When authors get together for a writing retreat, you can usually expect four things to happen: lots of writing, some brilliant ideas passed around, catch up on the latest news and a trip to Wally World. Not particularly in that order.
I recently had the pleasure of hosting my first writing retreat. It was, without doubt, the craziest and best time I can remember. Some things, however, I never saw coming.
One gifted author was desperately searching for inspiration for the hero in her current WIP. She said she could see his individual features in her mind but she couldn’t bring it all together. And, of course, he had to have heroic values. He had to act in a heroic way regardless of what he might encounter. We tossed out a few names of famous people but none did the trick. “Maybe it will clear your mind if we do our Wally World run now?” All agreed. Off we went.
I needed Dr. Peppers. Another sought bottled water and so on. We walked into the store and each of us went our separate ways. I grabbed a cart (yes, I’m lazy) and headed to the drinks isle. After parading up and down several times I found cases of Coke, Sprite, Pepsi, Mountain Dew – everything but Dr. Pepper. About then the others approached me and ask if I was finished shopping.
“I can’t find the Dr. Peppers.” We all looked and nope – none to be found anywhere. It was about then the trip to Wally took on a whole different meaning.
“Excuse me, Ma’am.” I turned toward the deep, southern drawl. “The Dr. Peppers are back there,” he pointed, “on the very back wall. Had a hard time finding them myself.”
This guy was about six foot four, clean-shaven, boots, worn jeans, plaid shirt and if I had my guess, his western hat was in his pick-up truck with or without his horse trailer attached. He was pushing a cart. In it was an adorable baby about six months old.
“If you’d like to come with me, I’ll show you where they are.” Where they…? Oh! The Dr. Peppers. Of course. I followed him to the isle. Down about half way he pointed at the cases. I thanked him profusely and he gave a nod. “Yes Ma’am. Glad I could help.”

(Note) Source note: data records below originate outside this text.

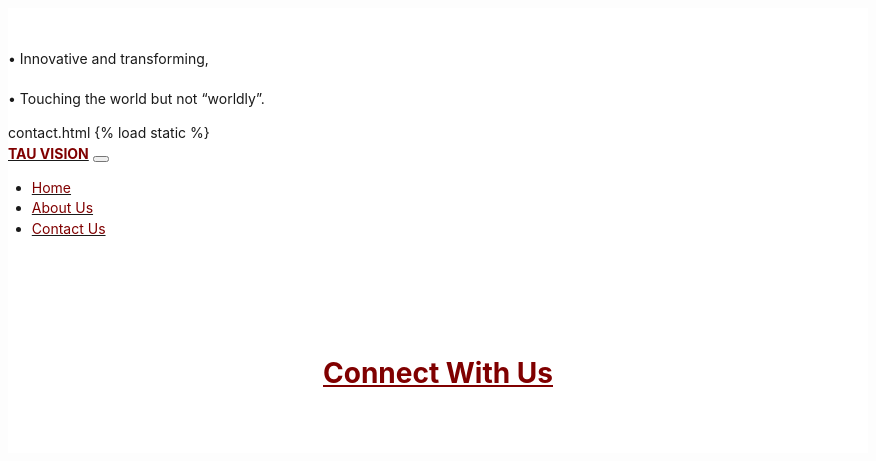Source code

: <br>
<br>
•	Innovative and transforming,
<br>
<br>
•	Touching the world but not “worldly”.</font></center> </P>
    </body>
</html>
  contact.html
  {% load static %}
<html>
<head>
   <link rel="stylesheet" href="https://cdnjs.cloudflare.com/ajax/libs/font-awesome/4.7.0/css/font-awesome.min.css">
   <link rel="stylesheet"href="/Users/user/Downloads/bootstrap-4.0.0-dist">
  <link rel="stylesheet" href="https://cdn.jsdelivr.net/npm/bootstrap@4.0.0/dist/css/bootstrap.min.css" integrity="sha384-Gn5384xqQ1aoWXA+058RXPxPg6fy4IWvTNh0E263XmFcJlSAwiGgFAW/dAiS6JXm" crossorigin="anonymous">
<script src="https://cdn.jsdelivr.net/npm/bootstrap@4.0.0/dist/js/bootstrap.min.js" integrity="sha384-JZR6Spejh4U02d8jOt6vLEHfe/JQGiRRSQQxSfFWpi1MquVdAyjUar5+76PVCmYl" crossorigin="anonymous"></script>
   <link rel="stylesheet" type="text/css" href=" {% static 'css/contact.css' %} ">
   <nav class="navbar navbar-expand-lg navbar-light bg-light">
    <a class="navbar-brand" href="index"><font style="color:maroon"><b>TAU VISION</b></font></a>
    <button class="navbar-toggler" type="button" data-toggle="collapse" data-target="#navbarNav" aria-controls="navbarNav" aria-expanded="false" aria-label="Toggle navigation">
      <span class="navbar-toggler-icon"></span>
    </button>
    <div class="collapse navbar-collapse" id="navbarNav">
      <ul class="navbar-nav">
        <li class="nav-item active">
          <a class="nav-link" href="home"><font style="color:maroon">Home</font></a>
        </li>
        <li class="nav-item">
          <a class="nav-link" href="about"><font style="color:maroon">About Us</font></a>
        </li>
        <li class="nav-item">
          <a class="nav-link" href="contact"><font style="color:maroon">Contact Us</font></a>
        </li>
      </ul>
    </div>
  </nav>
   <style>
         body{
           background-image: url({% static 'image/logonew.png' %});
           background-color:white;
           background-size:contain; 
           background-repeat:no-repeat;
           background-position:center center;
           padding:50 px;
           margin-left:0 px;
           height: 50 px;
           }   
        </style>
</head>
<body> 
  <br>
  <br>
  <br>
  <h1 style="color:maroon"><u><center>Connect With Us</center></u></h1>
  <br>
  <br>
  <center>
    <p style="position: relative;">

He went his way and, sadly, I went mine. I hadn’t gone far when the other girls caught up with me. They had witnessed the whole thing and the one looking for her hero said, “That’s HIM! That’s my hero!! I’ve GOT to get a picture!” We tried to follow but with those long legs, he out maneuvered us. Finally, I told them to put their groceries in my basket. I would check out and they could do what authors do: hunt the man down.
After checking out I waited at the front of the store. I saw the hero and his baby in line. The girls joined me. Sadness prevailed. They couldn’t get a picture. He was too fast. Too many people; too many corners. One sighed and said she may have gotten a butt shot. I’m thinking… we have all gone a little crazy. We are, in essence, stalking this poor guy!

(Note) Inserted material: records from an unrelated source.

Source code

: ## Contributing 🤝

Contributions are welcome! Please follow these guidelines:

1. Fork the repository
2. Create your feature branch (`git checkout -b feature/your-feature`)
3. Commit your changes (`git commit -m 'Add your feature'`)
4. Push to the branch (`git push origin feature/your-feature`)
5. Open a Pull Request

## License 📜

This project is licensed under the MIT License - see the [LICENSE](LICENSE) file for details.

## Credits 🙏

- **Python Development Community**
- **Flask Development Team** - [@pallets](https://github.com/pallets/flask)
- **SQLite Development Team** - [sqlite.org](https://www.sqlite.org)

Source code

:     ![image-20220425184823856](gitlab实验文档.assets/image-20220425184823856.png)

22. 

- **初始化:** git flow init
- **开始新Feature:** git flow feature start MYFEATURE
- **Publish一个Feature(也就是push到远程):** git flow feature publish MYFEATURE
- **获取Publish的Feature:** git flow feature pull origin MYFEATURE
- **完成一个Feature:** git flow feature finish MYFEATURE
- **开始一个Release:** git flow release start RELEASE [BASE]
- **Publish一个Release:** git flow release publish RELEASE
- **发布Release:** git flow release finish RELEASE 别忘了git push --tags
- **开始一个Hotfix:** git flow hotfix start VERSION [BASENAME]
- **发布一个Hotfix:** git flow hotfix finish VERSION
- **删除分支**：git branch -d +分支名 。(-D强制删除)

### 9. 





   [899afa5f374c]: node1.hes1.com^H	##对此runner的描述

His wife joined him in the line and our shoulders dropped a bit further. Giving up on the picture, we all headed to the car. After unloading the basket we took off for the exit, a route that propelled us down the main isle of the store… the one right in front of the doors; the one where you stop if pedestrians need to cross. We stopped, looked harder. It was him. How many chances are we given on something this important in a life time? This was destiny. This picture was meant to be!
“Girls! Grab your phones! Hurry!” was the unanimous cry. Again his long strides took him across the cross walk faster than we could dig the cell phones out of the bottom of our purses. A sad sigh and accompanying groan was made by every author in the car. I’m in the back seat thinking… this just isn’t right. We worked for this picture. We earned this picture. We should not let fate or unpreparedness stop us from getting a picture of Every Girl’s Hero! With no sane thought in my head, I bailed out of the car, my phone still in my hand.
My hubby can say what he wants but I’m not totally brain deficient. I went straight to his wife. I apologized for bothering and explained we were authors for Harlequin and we were in need of a picture of a true hero to serve as inspiration while we write the next story. I explained what her hero hubby had done for me and asked if we might take his picture.
She grinned and looked at him with a new appreciation in her eyes. “Sure. Absolutely.” Bless his heart. It never occurred to anyone to ask if he minded. Like a true hero, he merely asked “Where do you want me?” The other girls bailed out of the vehicle and we proceeded to have a photo session right there in front of Wal-Mart. We had traffic backed up out of sight in three directions but who cares? We were getting pictures of a real life hero!
We presented our business cards as proof we honestly were authors and let the obvious impression we were all crazy as a bat slide to the background. Returning home, we all felt the excited peace of success. We came. We saw. We conquered!! And we bet his sweet wife had a whole new appreciation of her hero hubby!
One last tidbit… The baby’s name turned out to be the same as the heroine in the story. You can’t make this stuff up and it just doesn’t get any better!! Who’s up for another writer’s retreat?